Users should not use AES-CBC or GCM for encryption. Secretbox should be the default mode of storing information and users should be encouraged to use KMS.
I see where this is coming and agree in spirit, but GCM is actually idiomatic Go and implemented through the crypto/aead interface, which does about as good a job as any library at being user-proof.
I too would probably prefer code that used Nacl primitives over Seal/Open, but I would probably not flag code that didn't.
> I see where this is coming and agree in spirit, but GCM is actually idiomatic Go and implemented through the crypto/aead interface, which does about as good a job as any library at being user-proof.
Good point, and I appreciate the (updated) Kubernetes docs do a pretty good job of telling you what the implications of using aesgcm vs secretbox are.
However, I was surprised that XChaCha20-Poly1305 wasn't recommended. XChaCha appears to check all the boxes you mentioned and is nonce-misuse resistant.

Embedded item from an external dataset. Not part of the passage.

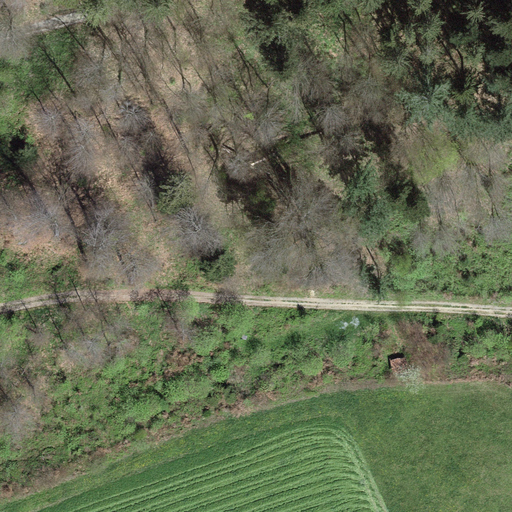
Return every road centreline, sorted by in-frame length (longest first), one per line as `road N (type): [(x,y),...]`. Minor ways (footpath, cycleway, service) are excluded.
road 1 (track): [(0,308),(178,295),(380,309)]
road 2 (track): [(133,0),(0,35)]
road 3 (track): [(380,309),(511,309)]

It's "NMR" in the sense that the nonce is long enough to safely use random nonces, you mean? In practice, Kubernetes can use random GCM nonces safely too. Real NMR ciphers don't just have misuse-resistant ergonomics, but also better failure modes when the ergonomics fail: if you reuse a Chapoly nonce, it blows up. That doesn't happen with AEZ or SIV.
I agree that both can be used safely. And, yes to be clear, NMR here means "less likely to happen" not "better able to handle failure." Unfortunately, AES-GCM-SIV (or AEZ) aren't yet in Go's standard lib.

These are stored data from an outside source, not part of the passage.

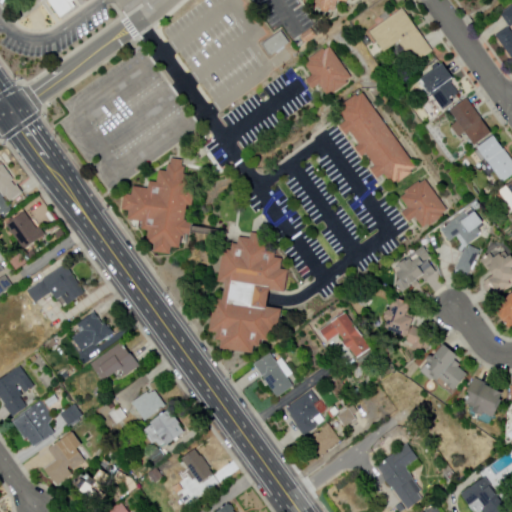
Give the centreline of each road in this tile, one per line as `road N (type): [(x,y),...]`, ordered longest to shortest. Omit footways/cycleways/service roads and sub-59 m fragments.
road 1 (tertiary): [(14,114),(300,511)]
road 2 (residential): [(167,0),(14,114)]
road 3 (residential): [(511,107),(438,0)]
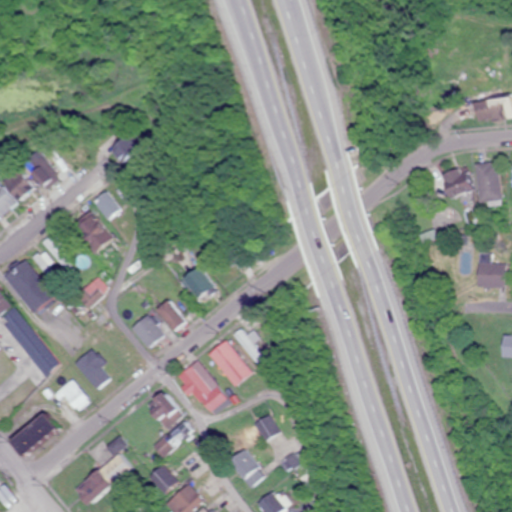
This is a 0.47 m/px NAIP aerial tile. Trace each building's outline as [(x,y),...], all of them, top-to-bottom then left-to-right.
[(110,149),(124,163),(140,147),(126,133),(110,149)] [(55,158),(48,163),(41,154),(27,164),(48,191),(69,175),(55,158)] [(481,202),(504,199),(498,160),(475,164),(481,202)] [(439,177),(450,199),(474,188),(464,165),(439,177)] [(24,178),(6,191),(0,182),(0,214),(33,191),(24,178)] [(109,220),(123,210),(107,189),(94,200),(109,220)] [(93,254),(114,240),(101,221),(80,235),(93,254)] [(477,286),(508,286),(508,261),(477,261),(477,286)] [(217,286),(198,266),(183,279),(202,300),(217,286)] [(76,294),(89,309),(111,289),(97,274),(76,294)] [(155,309),(175,330),(187,320),(167,298),(155,309)] [(166,335),(148,313),(132,327),(150,349),(166,335)] [(502,357),(511,356),(511,334),(502,335),(502,357)] [(74,365),(99,390),(112,377),(87,352),(74,365)] [(227,400),(199,360),(178,375),(206,415),(227,400)] [(184,415),(163,389),(145,404),(166,430),(184,415)] [(14,441),(26,453),(51,426),(38,414),(14,441)] [(126,446),(118,435),(107,443),(115,454),(126,446)] [(253,487),(267,476),(246,448),(231,460),(253,487)] [(101,476),(97,480),(88,471),(73,488),(89,504),(108,483),(101,476)] [(173,511),(191,511),(205,501),(189,483),(166,503),(173,511)] [(265,511),(283,511),(287,511),(279,491),(260,500),(265,511)]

But, why not use XChaCha20-Poly1305 over AES-GCM in Go? Both are "implemented through the crypto/aead" and -- to my eyes -- seem equally user-proof. Why not take the bigger nonce size?

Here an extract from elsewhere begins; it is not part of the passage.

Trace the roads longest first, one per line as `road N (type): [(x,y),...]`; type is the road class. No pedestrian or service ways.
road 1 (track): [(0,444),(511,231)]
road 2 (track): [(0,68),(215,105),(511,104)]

AES-GCM or even CBC for that matter is not vulnerable/broken. Why did they recommend Secretbox? Is there an implementation error? I am not talking about the potential of making mistakes and using platform supported constructs.
Does it make sense to make this recommendation even if the dev did not choose a vulnerable algorithm and there aren't any issues with implementation?
First: it's not as simple as "broken" or "not broken". GCM in Go is provided through an AEAD abstraction that is in fact pretty close to secretbox, ergonomically. In Python, Fernet provides AES-CBC with HMAC-SHA2 with similar ergonomics. So you can't just look at the constructions in isolation.
Using CBC in a Go program would be bad indeed.
Second, while you can make CBC secure, it isn't secure by default. New designs should generally avoid CBC mode in favor of a mainstream AEAD. So while I'd happily recommend Fernet to people --- it also dates back to a time when AEAD ciphers were a little less mainstream than they've become --- I would see CBC as a design smell in a newer library.
In the document they say that AES-CBC is vulnerable to padding oracle attacks, and AES-GCM uses random nonces and requires key rotation after so many iterations.
CBC is vulnerable to error oracles if you don't encrypt-then-MAC it properly (without the MAC it's also malleable, which is a game-over flaw). GCM is vulnerable to a bunch of its own misuse issues; it doesn't "use" random nonces, it is conceivably (through not really realistically) unsafe to use random nonces, and if you screw up nonce handling it blows up worse than CBC does.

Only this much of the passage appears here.